As mentioned above, P. aeruginosa is an opportunistic infection that commonly invades immune-compromised patients. These patients include those who have cystic fibrosis, HIV, diabetics, burn victims, and those in the ICU. Most Pseudomonas infections are both invasive and toxinogenic. The ultimate Pseudomonas infection may be seen as composed of three distinct stages: (1) bacterial attachment and colonization; (2) local invasion; (3) disseminated systemic disease. However, the disease process may stop at any stage. Particular bacterial determinants of virulence mediate each of these stages and are ultimately responsible for the characteristic syndromes that accompany the disease (emedicine.com). P. aeruginosa has intrinsic resistance and external mechanisms of resistance. These mechanisms include phagocytosis, exotoxins, adhesins, invasins, motility and chemotaxis, toxins, and immune and bacterial defenses. Antibiotics that are effective at treating P. aeruginosa are floroquinolones, gentamicin and imipenem (textbookofbacteriology.net).
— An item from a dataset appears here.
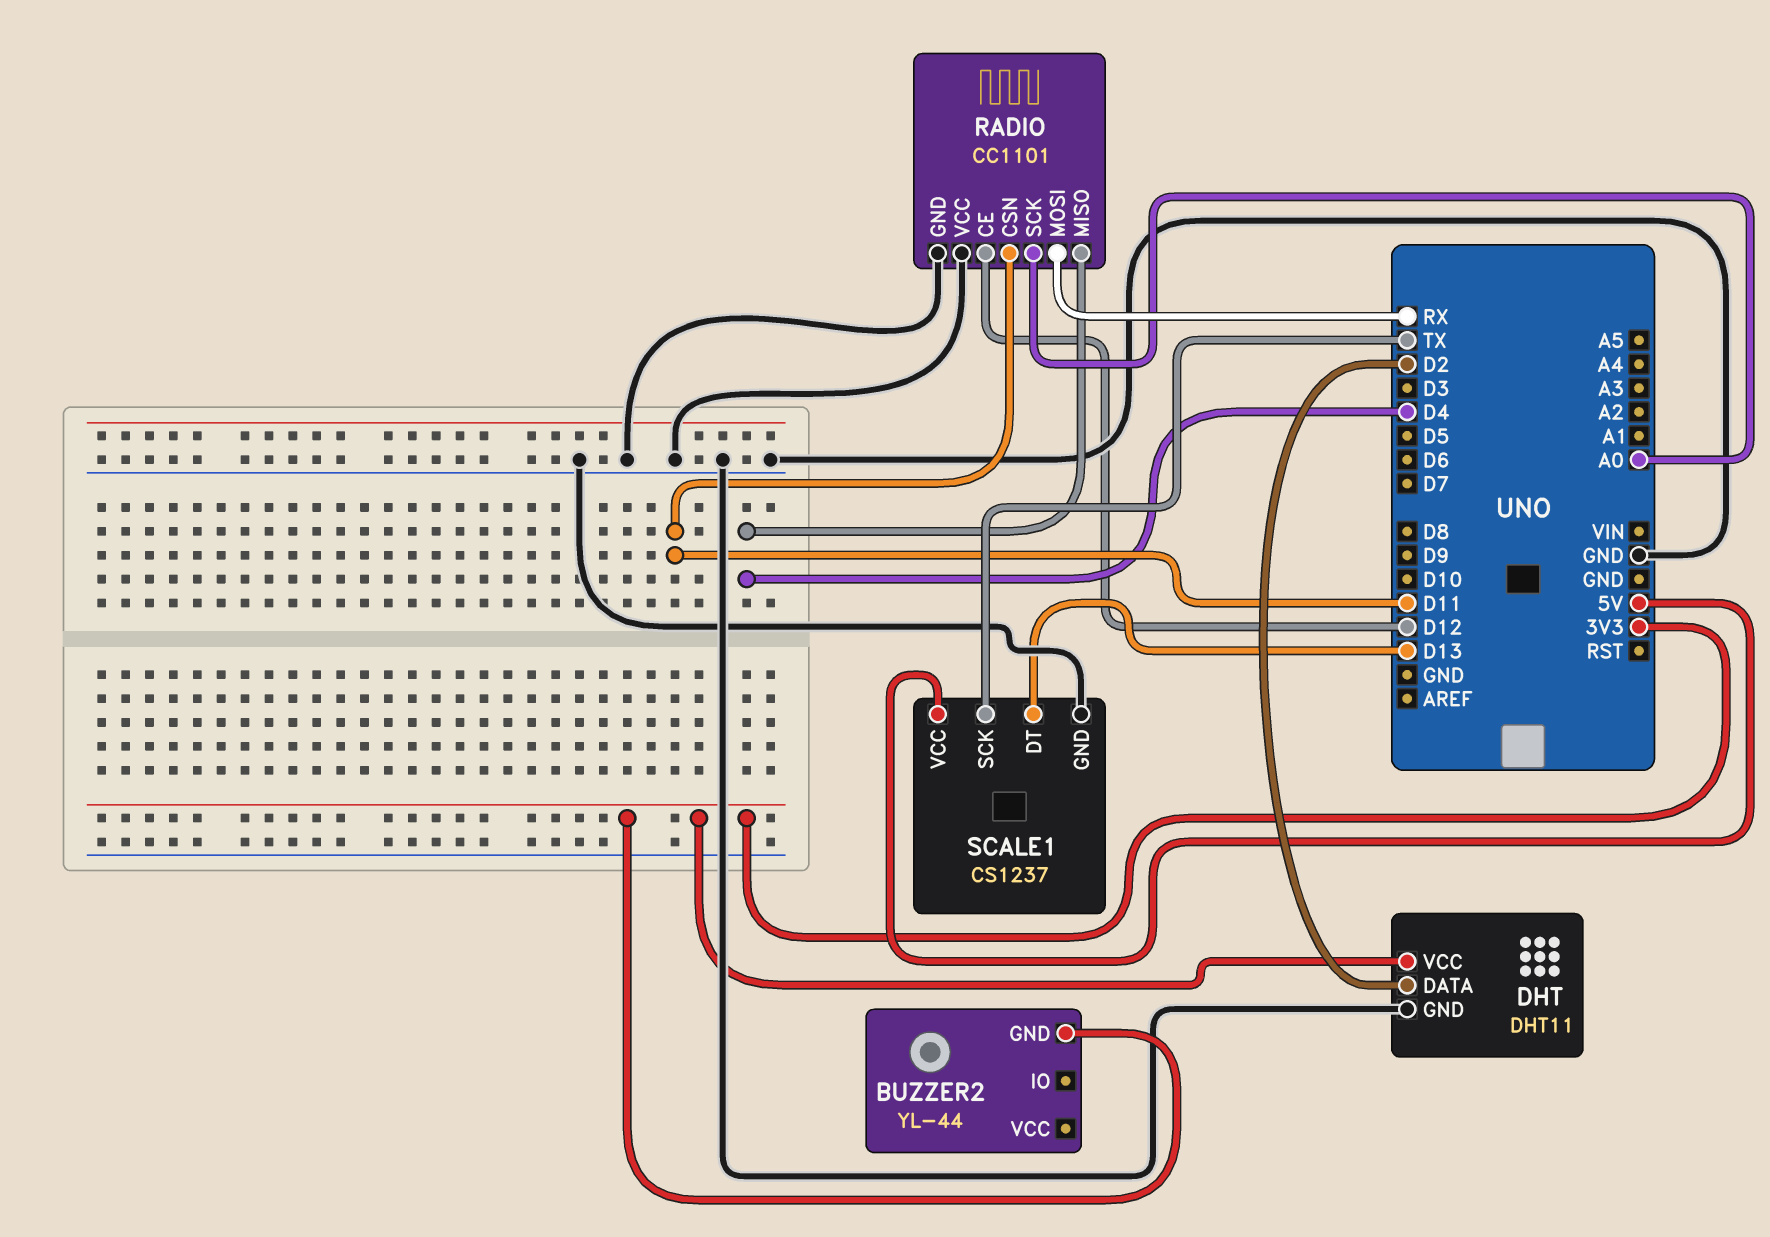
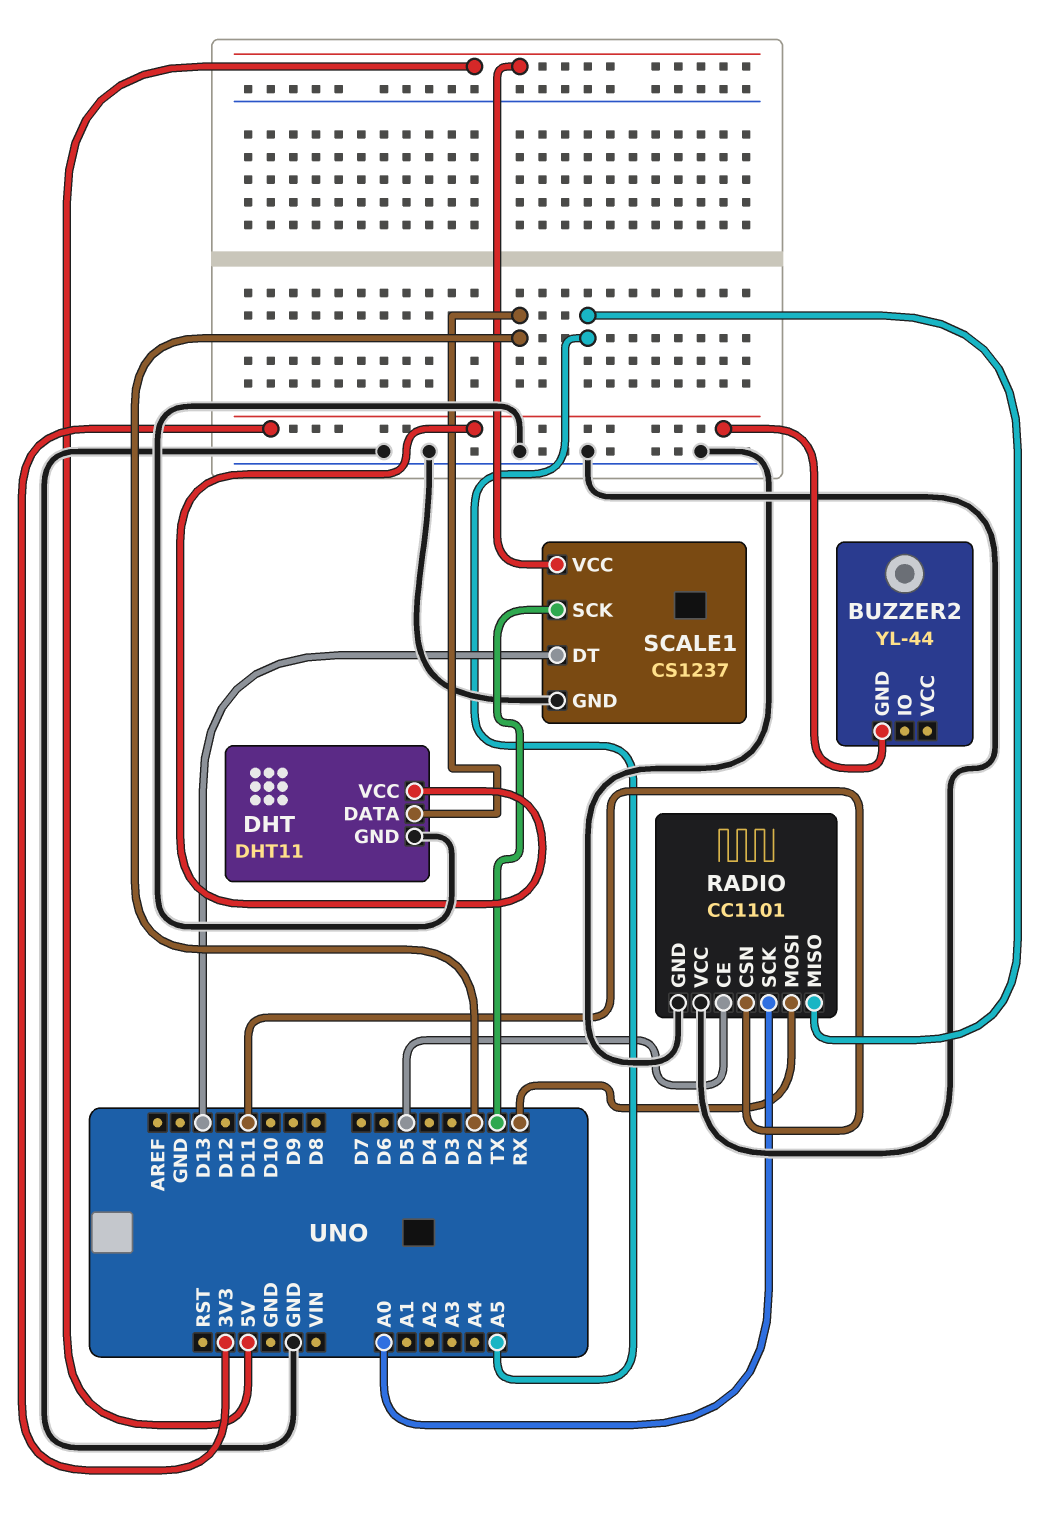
RADIO pin CE: D12 -> D5
RADIO pin MISO: D4 -> A5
Additionally, a combination therapy has proven to be most effective at treating P. aeruginosa. Some of the ways the bacteria has been known to spread is through patient to patient contact through staff, direct contact with contaminated reservoirs and/or instruments, and by ingestion (textbookofbacteriology.net). Diseases caused are endocarditis, respiratory infections, bacteremia, septicemia, CNS infections, ear infections, eye infections, bone and joint infections, urinary tract infections, gastrointestinal infections and wound infections. The invasion of this bacteria can be reduced in the hospital setting if staff is properly using aseptic technique, isolation precautions, and proper cleaning of respirators, catheters and other instruments (textbookofbacteriology.net).
Current Research and or Application to Biotechnology
Since the completion of the genome sequencing there have been advances in regards to cystic fibrosis patients who contract pseudomonas. Studies are able to understand more behind the epidemiology between CF patients, how the genes are transferred, and what types of antibiotics can be taken. The genome sequencing project was important especially to these patients since the mortality rate is so high. Another current research application is in regards to the chronic respiratory complications in cystic fibrosis. Scientists are studying the bacteria to try and understand the genetics behind the biofilm formation. Lastly, according to CFF.org, The FDA approves Cayston® (aztreonam for inhalation solution), the first inhaled antibiotic for the treatment of CF approved in more than a decade. Cayston treats Pseudomonas aeruginosa and was made possible by significant support from the Cystic Fibrosis Foundation.